Introduction
Les droits fonciers sont des droits sur la terre, le territoire et les ressources naturelles. Bref, c’est le droit sur l’espace-ressource. La gouvernance territoriale décentralisée, quant-à elle, est un mode de gouvernance où les pouvoirs spécifiques sont transférés aux autorités locales (Régions, communes et Chefferies traditionnelles). Au Cameroun, les droits fonciers sont-ils reconnus dans la gouvernance territoriale décentralisée ? Il convient de préciser que même si les droits fonciers sont parfois reconnus dans la gouvernance territoriale décentralisée (I), il n’en demeure pas moins qu’ils soient limités dans certaines hypothèses (II).
I- Les droits fonciers reconnus dans la gouvernance territoriale décentralisée
Les droits fonciers sont reconnus dans le processus de la décentralisation territoriale au Cameroun.

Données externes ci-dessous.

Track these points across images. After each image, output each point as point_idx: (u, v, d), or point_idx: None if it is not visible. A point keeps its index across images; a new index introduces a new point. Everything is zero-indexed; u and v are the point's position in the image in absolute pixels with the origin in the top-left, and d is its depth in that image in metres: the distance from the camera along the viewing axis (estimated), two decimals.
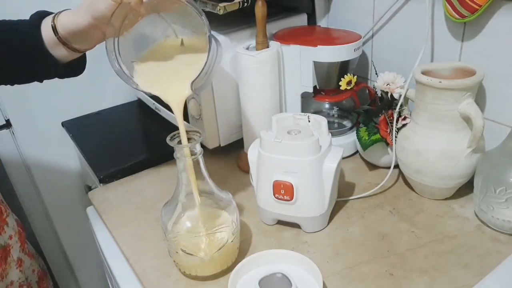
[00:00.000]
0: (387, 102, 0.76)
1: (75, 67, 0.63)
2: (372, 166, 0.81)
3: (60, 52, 0.58)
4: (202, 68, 0.52)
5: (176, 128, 0.55)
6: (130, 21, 0.54)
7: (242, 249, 0.63)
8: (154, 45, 0.59)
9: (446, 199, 0.71)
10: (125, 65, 0.56)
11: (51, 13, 0.59)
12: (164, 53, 0.58)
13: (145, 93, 0.56)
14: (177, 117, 0.55)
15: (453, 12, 0.66)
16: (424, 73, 0.65)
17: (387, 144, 0.75)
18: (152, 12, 0.55)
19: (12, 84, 0.63)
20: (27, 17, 0.59)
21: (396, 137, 0.72)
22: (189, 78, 0.53)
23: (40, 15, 0.58)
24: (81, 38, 0.57)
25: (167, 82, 0.56)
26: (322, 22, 0.94)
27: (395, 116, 0.72)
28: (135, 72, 0.57)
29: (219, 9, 0.71)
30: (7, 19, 0.60)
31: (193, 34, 0.57)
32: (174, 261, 0.60)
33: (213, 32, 0.54)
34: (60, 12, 0.57)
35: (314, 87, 0.82)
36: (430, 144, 0.66)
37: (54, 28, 0.56)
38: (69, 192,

Il découle de la loi n°96/06 du 18 janvier 1996 portant révision de la Constitution du 02 juin 1972, modifiée et complétée par la loi n°2008/001 du 14 avril 2008 (article 57 alinéa 3) et de la loi n°2019/024 du 24 décembre 2019 portant code général des collectivités territoriales (article 307 alinéa 2), que le Président du conseil régional est une personnalité autochtone de la Région. Ainsi, l’autochtonie, ayant pour principal corollaire la terre, conditionne la qualité des présidents Régionaux au Cameroun. C’est une reconnaissance indirecte des droits fonciers des autochtones pris sous l’angle des textes précités.
Dans le cadre des chefferies traditionnelles, la chefferie d’un village autochtone a déjà été reconnue au Cameroun en 2021. Il s’agit du village ASSOK où Sa Majesté Martin ABILA a été installé comme chef traditionnel par les autorités administratives. Il s’agit aussi d’une reconnaissance indirecte des droits fonciers [des peuples autochtones]. Les droits fonciers sont aussi reconnus dans les gouvernances forestière et minière au Cameroun. Ici, le droit à la participation au processus de prise de décision contribue à la reconnaissance des droits fonciers des communautés locales et autochtones. En matière forestière, les forêts communautaires sont des lieux où les communautés locales et autochtones ont des droits fonciers reconnus. Ils y participent pleinement à la gouvernance de ces territoires, même si cette participation est encore primitive.
II- Les insuffisances constatées
La reconnaissance des droits fonciers est parfois limitée dans la gouvernance territoriale décentralisée au Cameroun.
Premièrement, la condition de l’autochtonie imposée pour devenir Président du conseil régional contribue à la marginalisation d’une partie des populations. Le terme « autochtone » employé par le constituant et le législateur contribue à la marginalisation des véritables peuples autochtones du Cameroun. Dans le processus de décentralisation, les droits des véritables peuples autochtones (Baka, Bakola, Bagyéli, Bedzan et Bororos) ne sont pas très respectés. Leurs droits fonciers n’en sont donc pas pleinement reconnus. Bien plus, un seul village autochtone a été reconnu au Cameroun jusqu’en 2021. Qu’en est-il des autres? Dans cette hypothèse, les droits fonciers des véritables peuples autochtones du Cameroun ne sont pas pleinement reconnus dans la gouvernance du territoire.
Conclusion
En définitive, les droits fonciers et la gouvernance territoriale décentralisée ont un certain lien. Même si ce lien présente un caractère de complémentarité au Cameroun, il n’en demeure pas moins que dans certaines hypothèses, les droits fonciers ne sont pas pleinement reconnus dans le processus de gouvernance territoriale. La reconnaissance des villages et chefferies traditionnelles des véritables peuples autochtones du Cameroun (Baka, Bakola, Bagyéli, Bedzan et Bororos) et leur participation effective au processus de gouvernance pourraient permettre de combler quelques lacunes majeures.